▸ **Work instruction**
In the listing below, how many lines contain "výrobu"? Answer with the number alone.
******************************
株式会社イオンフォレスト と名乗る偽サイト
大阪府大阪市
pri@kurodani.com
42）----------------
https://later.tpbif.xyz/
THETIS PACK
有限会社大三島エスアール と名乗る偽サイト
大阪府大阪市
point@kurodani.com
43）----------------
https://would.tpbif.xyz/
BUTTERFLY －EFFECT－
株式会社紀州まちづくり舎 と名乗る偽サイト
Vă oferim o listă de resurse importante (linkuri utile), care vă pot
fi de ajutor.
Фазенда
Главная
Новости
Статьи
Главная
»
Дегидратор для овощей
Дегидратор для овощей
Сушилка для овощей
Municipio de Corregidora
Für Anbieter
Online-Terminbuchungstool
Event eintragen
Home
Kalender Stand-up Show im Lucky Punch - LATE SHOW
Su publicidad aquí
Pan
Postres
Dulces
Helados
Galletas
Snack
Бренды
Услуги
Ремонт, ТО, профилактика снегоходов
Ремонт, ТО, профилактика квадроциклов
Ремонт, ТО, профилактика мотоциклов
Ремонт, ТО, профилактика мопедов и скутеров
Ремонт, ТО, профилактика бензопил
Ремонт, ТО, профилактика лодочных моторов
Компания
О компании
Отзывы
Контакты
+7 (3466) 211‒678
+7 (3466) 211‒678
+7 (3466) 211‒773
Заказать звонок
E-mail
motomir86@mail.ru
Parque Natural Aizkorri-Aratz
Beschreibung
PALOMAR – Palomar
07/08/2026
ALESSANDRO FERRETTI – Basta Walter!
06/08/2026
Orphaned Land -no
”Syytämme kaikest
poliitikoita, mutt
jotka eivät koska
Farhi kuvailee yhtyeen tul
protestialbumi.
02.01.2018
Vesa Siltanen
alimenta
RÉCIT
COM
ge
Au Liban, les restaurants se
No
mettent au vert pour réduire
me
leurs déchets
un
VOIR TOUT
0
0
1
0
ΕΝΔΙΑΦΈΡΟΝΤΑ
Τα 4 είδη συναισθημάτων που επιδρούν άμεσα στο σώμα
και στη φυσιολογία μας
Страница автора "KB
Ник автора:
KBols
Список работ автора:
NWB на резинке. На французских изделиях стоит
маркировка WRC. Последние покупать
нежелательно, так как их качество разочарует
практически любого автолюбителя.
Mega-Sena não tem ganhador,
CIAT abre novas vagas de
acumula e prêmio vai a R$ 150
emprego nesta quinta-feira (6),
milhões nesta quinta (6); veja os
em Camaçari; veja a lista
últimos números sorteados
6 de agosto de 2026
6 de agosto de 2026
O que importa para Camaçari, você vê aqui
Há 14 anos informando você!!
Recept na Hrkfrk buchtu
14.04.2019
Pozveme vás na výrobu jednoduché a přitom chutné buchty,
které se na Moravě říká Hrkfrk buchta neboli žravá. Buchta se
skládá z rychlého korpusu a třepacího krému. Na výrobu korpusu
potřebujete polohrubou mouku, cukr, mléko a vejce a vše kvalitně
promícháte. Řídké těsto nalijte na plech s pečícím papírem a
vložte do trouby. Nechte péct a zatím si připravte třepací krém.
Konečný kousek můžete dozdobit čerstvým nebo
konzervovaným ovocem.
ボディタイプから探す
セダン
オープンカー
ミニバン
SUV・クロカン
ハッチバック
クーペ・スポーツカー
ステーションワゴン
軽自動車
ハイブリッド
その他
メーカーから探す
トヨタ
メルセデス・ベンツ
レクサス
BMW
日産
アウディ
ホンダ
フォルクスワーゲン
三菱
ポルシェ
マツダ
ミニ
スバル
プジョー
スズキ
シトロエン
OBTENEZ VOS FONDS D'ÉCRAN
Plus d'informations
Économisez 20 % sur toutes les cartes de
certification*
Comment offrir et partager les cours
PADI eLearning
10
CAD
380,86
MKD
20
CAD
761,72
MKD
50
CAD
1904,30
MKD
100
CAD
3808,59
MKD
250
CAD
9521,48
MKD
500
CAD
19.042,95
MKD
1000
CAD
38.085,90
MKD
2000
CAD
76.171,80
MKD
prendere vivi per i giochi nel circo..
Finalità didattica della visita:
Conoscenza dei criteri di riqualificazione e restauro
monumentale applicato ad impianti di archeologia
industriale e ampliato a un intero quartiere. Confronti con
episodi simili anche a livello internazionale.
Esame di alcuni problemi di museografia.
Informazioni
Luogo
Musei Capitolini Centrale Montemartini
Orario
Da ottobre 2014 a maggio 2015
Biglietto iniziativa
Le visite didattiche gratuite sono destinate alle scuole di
******************************
▸ **Answer to this problem**
2